Estas monjas-prostitutas se hicieron tan famosas, que el propio rey Luis IX de Francia llegó a escribir: «Deberíamos ir a escuchar las súplicas que nos hacen las hijas de este burdel de Toulouse y que se conoce como la Gran Abadía».
Pero el sucesor de Alejandro IV, Urbano IV, tampoco lo tendría nada fácil con el libertinaje reinante en el clero. Es a este papa, o a alguien de su entorno, a quien se le ocurrió la idea de reunir a todas las prostitutas de Roma y ponerlas a trabajar en la capilla subterránea de la iglesia de Santa María, rodeadas de algunos de los más sagrados objetos de la Iglesia católica. Por supuesto, parte de sus ingresos iban destinados a las arcas papales. A esto se le llama proxenetismo organizado.
Por otra parte, el obispo Dietrich de Niems, hombre de confianza del papa Urbano IV, informaba a su santidad sobre a lo que los religiosos de Noruega e Islandia se dedicaban:
Cuando los obispos visitan dos veces por año a sus sacerdotes, llevan a sus amantes con ellos. Las mujeres no permiten que ellos partan sin su compañía, ya que los obispos son recibidos con magnificencia por los curas y por sus propias concubinas. Las amantes temen que los obispos encuentren que las concubinas de los sacerdotes son más hermosas que ellas, y estas les hagan demostraciones amorosas[180].
El propio legado papal, el obispo de Niems, informa escandalizado de que muchos religiosos de las tierras escandinavas asumen el derecho de jus primae noctis (ley de primera noche) y que corresponde solo al señor feudal. «Algún sacerdote tras oficiar la boda, ha exigido al esposo, y se le ha concedido, el derecho a dormir la primera noche, con la novia», relata el alto miembro de la curia. También escribe sobre el libertinaje de las monjas en los conventos escandinavos. «Muchas son víctimas de la lujuria de obispos, monjes y hermanos legos.

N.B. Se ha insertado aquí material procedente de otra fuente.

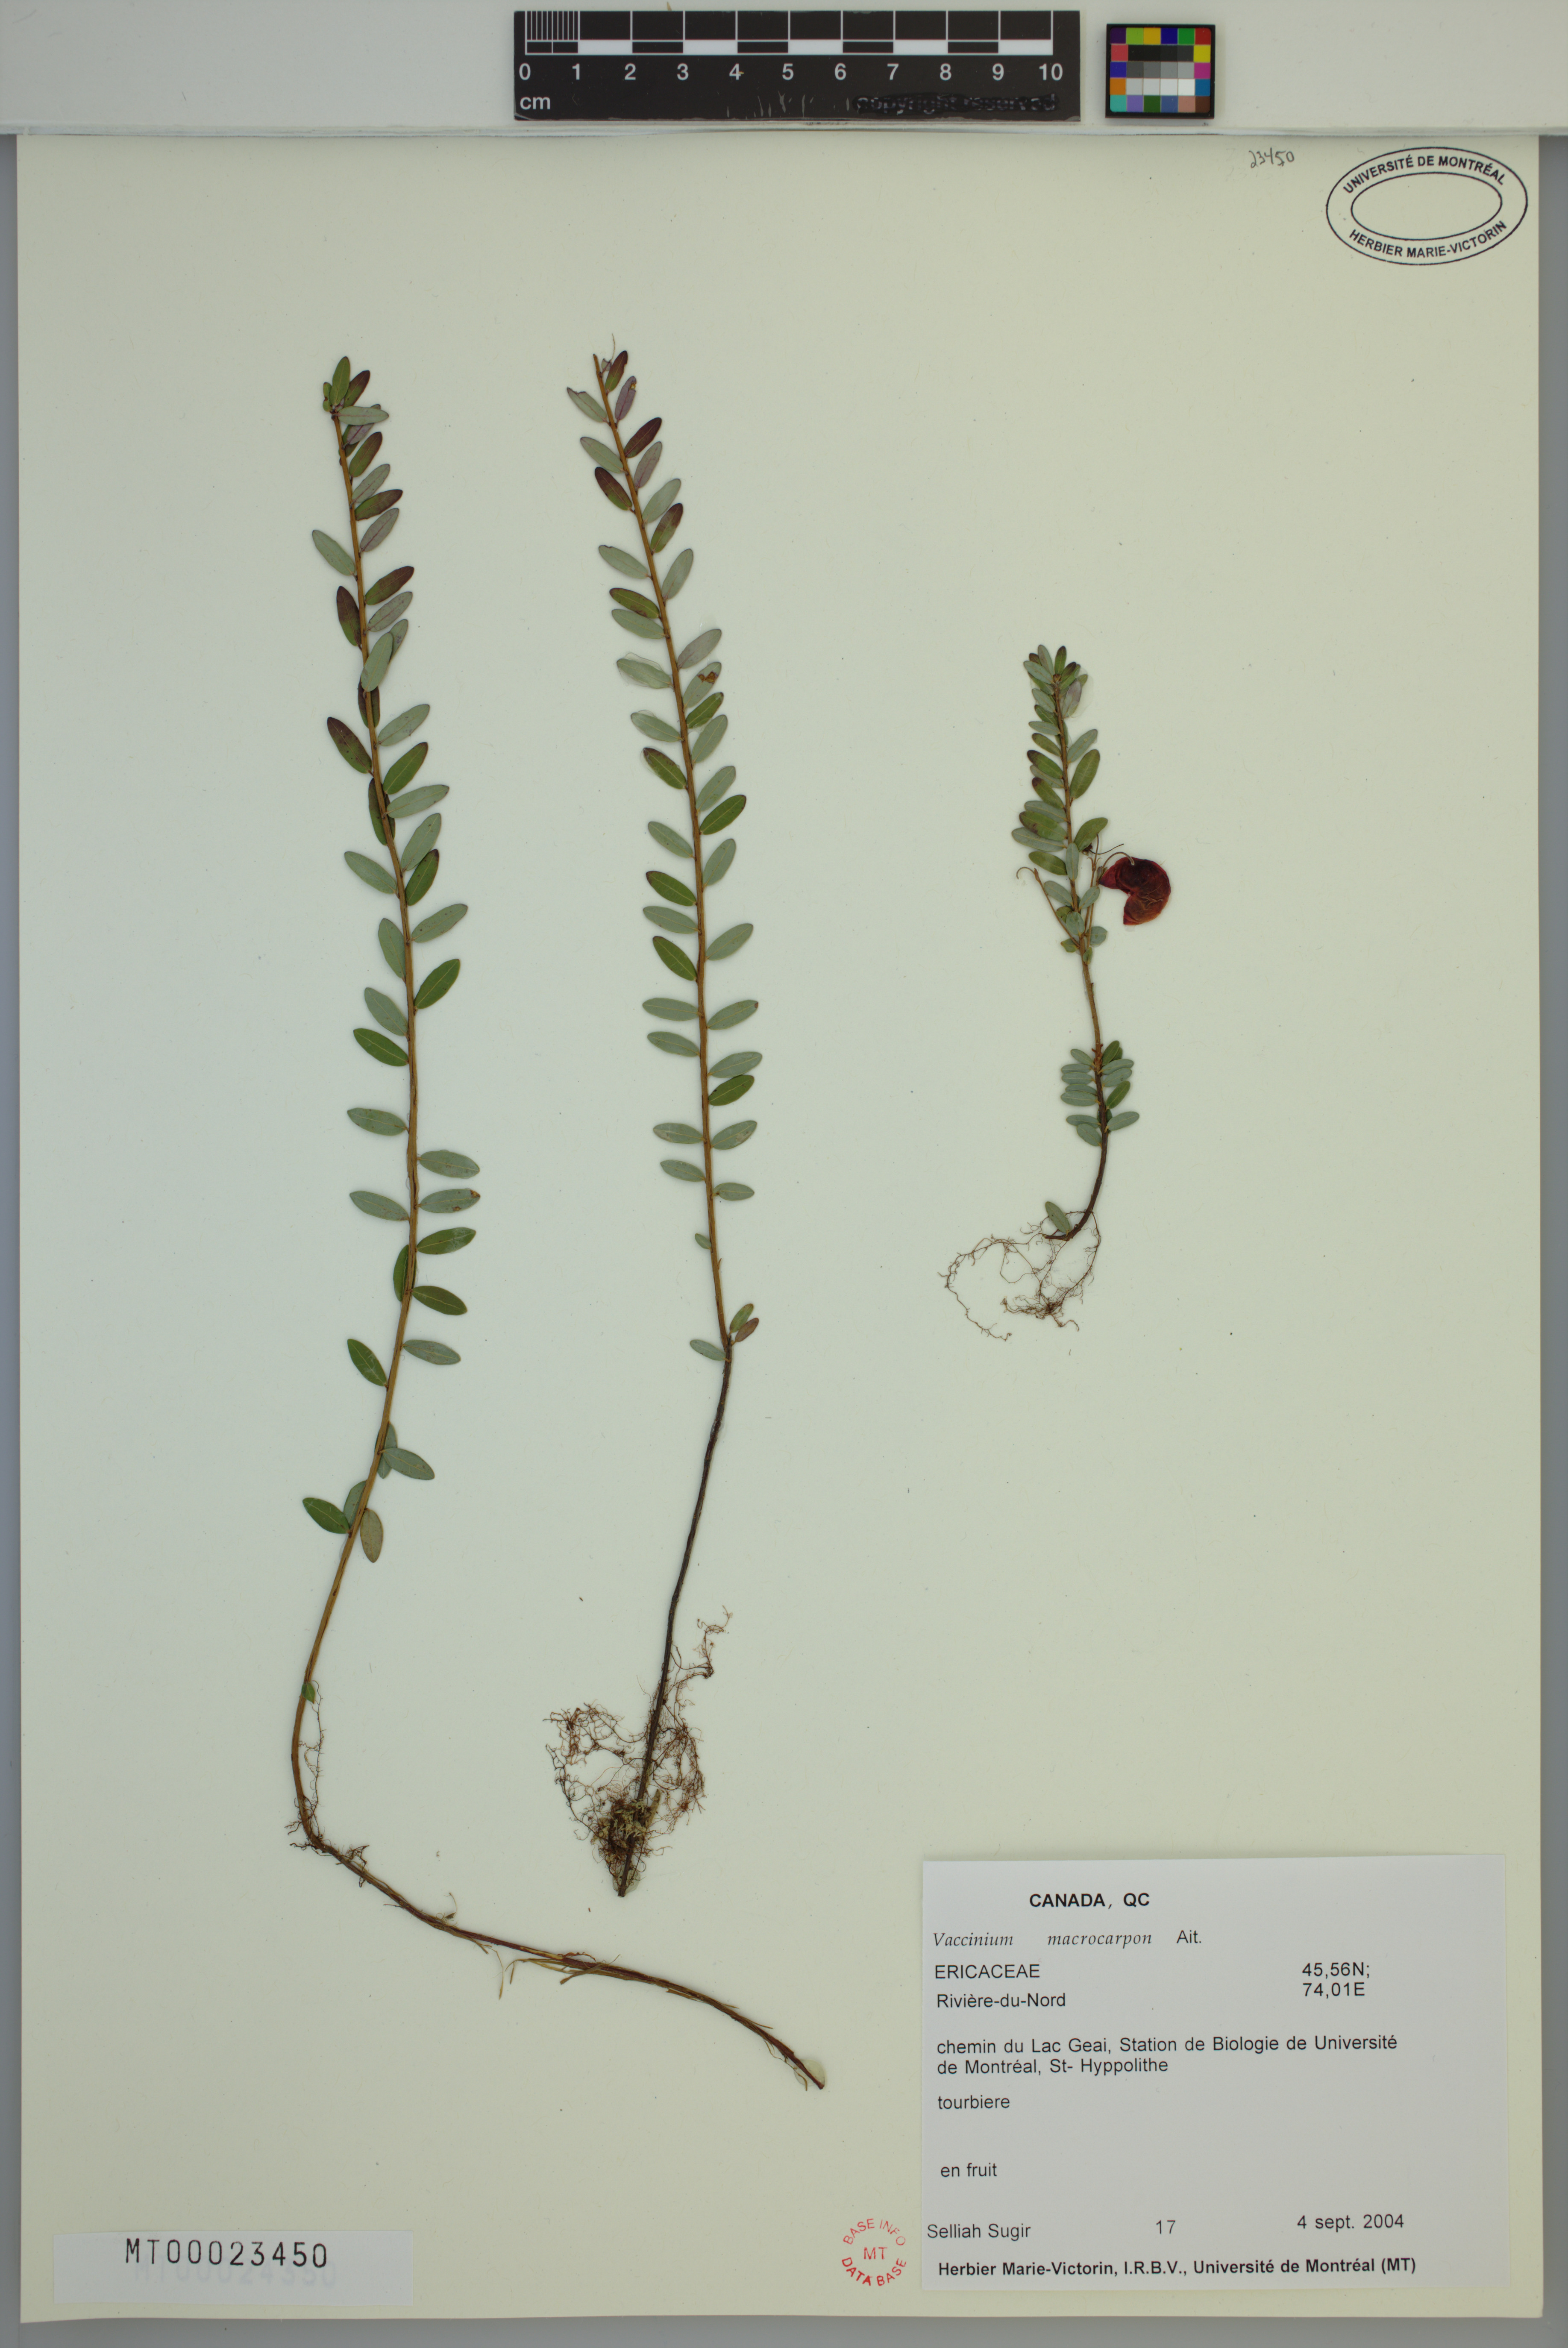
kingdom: Plantae
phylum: Tracheophyta
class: Magnoliopsida
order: Ericales
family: Ericaceae
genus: Vaccinium
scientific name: Vaccinium macrocarpon
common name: American cranberry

Incluso las niñas nacidas de esa lujuria permanecen en los conventos, creando así una nueva generación de monjas perdidas». «Si cualquier mujer seglar cometiera alguna de las asquerosidades que estas monjas cometen, serían condenadas por ley a los mayores castigos de Dios», afirma Dietrich de Niems.
La cuestión está en que a Urbano IV tampoco le parecía sorprendente esta situación y mucho menos cuando él mismo, antes de ser nombrado papa, había convivido con una mujer llamada Eva.
El 2 de octubre de 1264 muere Urbano IV, dejando la silla de Pedro al cardenal Guy Foulquois, quien elegiría el nombre de Clemente IV. Antes de ser ordenado, Clemente había estado casado y, fruto de esa unión, tenía dos hijas. Unas fuentes afirman que Foulquois se ordenó sacerdote cuando quedó viudo, mientras que otros investigadores dicen que el futuro papa Clemente IV aún estaba casado cuando, en 1261, Urbano IV lo nombró cardenal obispo de Sabina.
La muerte de este papa el 29 de noviembre de 1268 daría paso al llamado Interregno, que duraría tres años, hasta que en septiembre de 1271 fuera elegido Teobaldo Visconti, quien asumiría el papado bajo el nombre de Gregorio X. Este pontificado marcaría el inicio de los papas reformistas, pero también una nueva visión en lo que a la cuestión sexual se refiere, por lo menos dentro del clero.